● **TEXTO EM ESTUDO**

Entre guitarras e violões — minha homenagem ao Rock, à MPB, à música clássica, ao Japão e à herança que deixo em som
Há quem diga que somos feitos de carne e osso — eu discordo.
Sou feita de vinil e poesia, de guitarra e violão, de riffs incendiários e de arcos que choram na beira da noite.
Meu corpo é tatuado por Beatles, Doors, Who, Police, Cure, The Strokes(Julian Casablancas)
Minha pele vibra quando Chicago toca If You Leave Me Now.
Minha alma se dissipa num sussurro de Mazzy Star.
Minha juventude pulsa em Oasis, Dire Straits, Radiohead — sou ponte entre Londres chuvosa, San Francisco ensolarada e qualquer lugar onde meu coração bata forte.
E quando o vento sopra do norte gelado, é Morten Harket quem me embala — voz de cristal, bruma norueguesa.
(Julian Casablancas)
Mas quando a noite cai, meu peito se lembra do Brasil.
Abro a janela e é Milton quem vem — estrela guia.
É o Clube da Esquina que me acolhe como se cada esquina fosse um abraço.
Flávio Venturini, Beto Guedes, Lô Borges, Fernando Brant, Wagner Tiso — tantos mineiros costurando o céu de notas claras.
Sivuca faz meu sertão inventar mares com sua sanfona doce.
Moraes Moreira me faz querer trio elétrico, frevo, guitarra baiana.
Zé Ramalho é meu xamã — recita profecias de pedra e sol.
Belchior me dá seu bigode e sua voz rouca, me faz crer que tudo ainda é igual.
Tim Maia — ah, Tim! — me faz dançar na sala, rei do soul em terras tropicais.
Elis Regina e Simone costuram minhas feridas com vozes de tempestade.
Gilberto Gil, Toquinho, Vinicius, Tom, João Gilberto — cada um planta em mim uma bossa, uma brisa, uma saudade que não morre.
E lá no fundo, Ednardo, Zé Geraldo, Tavito — trovadores das estradas — me lembram que o Brasil também é poeira, é roça, é viagem sem volta.
E se um dia meu peito se afoga em saudade, é o jazz quem me resgata — sopro quente de saxofone, piano que chora como chuva na calçada.
Billie Holiday, Ella Fitzgerald, Nina Simone — vozes negras da Georgia, Carolina, Alabama — cada nota embala minha dor, faz doer bonito.
No blues, sou estrada poeirenta do Mississippi, sou guitarra que geme em B.B. King, sou lamento que vira esperança na voz de Etta James.

● **CONJUNTO DE TAREFAS**
- 1) Transcreva do texto em estudo o trecho que vai de "É o Clube da" até "sua sanfona doce.", incluindo as duas partes.
- 2) No texto em estudo, qual canção do Chicago faz vibrar a pele de quem narra?

● **MATERIAL EXTRAÍDO**

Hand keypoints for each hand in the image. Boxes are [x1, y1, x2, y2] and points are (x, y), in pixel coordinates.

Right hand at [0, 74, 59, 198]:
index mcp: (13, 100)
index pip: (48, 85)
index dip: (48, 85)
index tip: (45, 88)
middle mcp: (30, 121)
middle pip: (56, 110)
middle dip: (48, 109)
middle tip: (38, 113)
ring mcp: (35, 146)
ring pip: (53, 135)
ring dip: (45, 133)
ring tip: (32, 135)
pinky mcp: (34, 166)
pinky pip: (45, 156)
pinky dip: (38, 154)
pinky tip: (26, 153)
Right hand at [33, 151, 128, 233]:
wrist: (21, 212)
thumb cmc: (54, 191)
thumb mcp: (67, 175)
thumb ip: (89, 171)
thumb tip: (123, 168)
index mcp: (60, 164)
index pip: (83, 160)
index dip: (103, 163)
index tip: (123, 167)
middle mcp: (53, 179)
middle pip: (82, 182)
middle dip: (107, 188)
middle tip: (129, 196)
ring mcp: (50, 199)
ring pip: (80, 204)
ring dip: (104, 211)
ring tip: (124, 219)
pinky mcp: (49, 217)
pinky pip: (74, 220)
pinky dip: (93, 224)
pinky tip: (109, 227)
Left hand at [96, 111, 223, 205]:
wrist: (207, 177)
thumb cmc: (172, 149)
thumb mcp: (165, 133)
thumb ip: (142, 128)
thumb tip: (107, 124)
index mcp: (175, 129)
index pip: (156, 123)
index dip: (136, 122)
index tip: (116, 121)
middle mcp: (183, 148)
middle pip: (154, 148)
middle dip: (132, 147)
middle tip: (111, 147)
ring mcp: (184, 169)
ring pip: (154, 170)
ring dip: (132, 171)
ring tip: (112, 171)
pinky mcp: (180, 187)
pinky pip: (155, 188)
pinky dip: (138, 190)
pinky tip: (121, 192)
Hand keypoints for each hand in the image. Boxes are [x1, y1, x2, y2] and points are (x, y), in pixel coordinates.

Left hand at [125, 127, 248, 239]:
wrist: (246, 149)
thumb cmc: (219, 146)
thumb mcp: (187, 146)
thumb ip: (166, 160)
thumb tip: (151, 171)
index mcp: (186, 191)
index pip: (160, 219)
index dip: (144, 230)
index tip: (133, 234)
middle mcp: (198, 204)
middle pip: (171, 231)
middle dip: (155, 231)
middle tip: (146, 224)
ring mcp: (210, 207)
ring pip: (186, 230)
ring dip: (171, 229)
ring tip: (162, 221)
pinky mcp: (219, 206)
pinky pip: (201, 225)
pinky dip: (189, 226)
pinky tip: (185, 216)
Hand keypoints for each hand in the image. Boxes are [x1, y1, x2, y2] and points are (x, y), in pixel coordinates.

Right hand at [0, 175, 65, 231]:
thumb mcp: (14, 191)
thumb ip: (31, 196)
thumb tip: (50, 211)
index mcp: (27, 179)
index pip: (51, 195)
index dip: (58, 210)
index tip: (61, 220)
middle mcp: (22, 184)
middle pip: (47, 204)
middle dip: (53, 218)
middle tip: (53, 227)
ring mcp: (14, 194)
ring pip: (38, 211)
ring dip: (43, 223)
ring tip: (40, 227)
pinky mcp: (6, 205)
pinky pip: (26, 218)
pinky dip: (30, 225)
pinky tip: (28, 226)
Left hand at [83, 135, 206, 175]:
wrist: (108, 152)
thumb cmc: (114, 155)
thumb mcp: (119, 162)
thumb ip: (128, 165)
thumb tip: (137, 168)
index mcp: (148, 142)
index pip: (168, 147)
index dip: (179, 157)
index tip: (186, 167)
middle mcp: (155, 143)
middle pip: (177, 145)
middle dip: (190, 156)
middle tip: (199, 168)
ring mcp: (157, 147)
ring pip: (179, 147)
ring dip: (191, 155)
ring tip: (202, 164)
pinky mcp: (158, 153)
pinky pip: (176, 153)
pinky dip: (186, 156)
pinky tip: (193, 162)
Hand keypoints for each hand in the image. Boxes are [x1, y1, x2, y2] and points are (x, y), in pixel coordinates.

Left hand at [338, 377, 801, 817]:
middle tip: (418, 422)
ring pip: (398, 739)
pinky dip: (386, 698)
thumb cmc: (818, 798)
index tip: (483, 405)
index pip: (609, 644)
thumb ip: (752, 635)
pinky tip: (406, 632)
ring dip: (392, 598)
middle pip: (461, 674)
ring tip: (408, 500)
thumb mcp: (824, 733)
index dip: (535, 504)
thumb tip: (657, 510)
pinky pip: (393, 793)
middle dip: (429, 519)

● **SOLUÇÕES DAS TAREFAS**
- 1)
É o Clube da Esquina que me acolhe como se cada esquina fosse um abraço.
Flávio Venturini, Beto Guedes, Lô Borges, Fernando Brant, Wagner Tiso — tantos mineiros costurando o céu de notas claras.
Sivuca faz meu sertão inventar mares com sua sanfona doce.

- 2) If You Leave Me Now.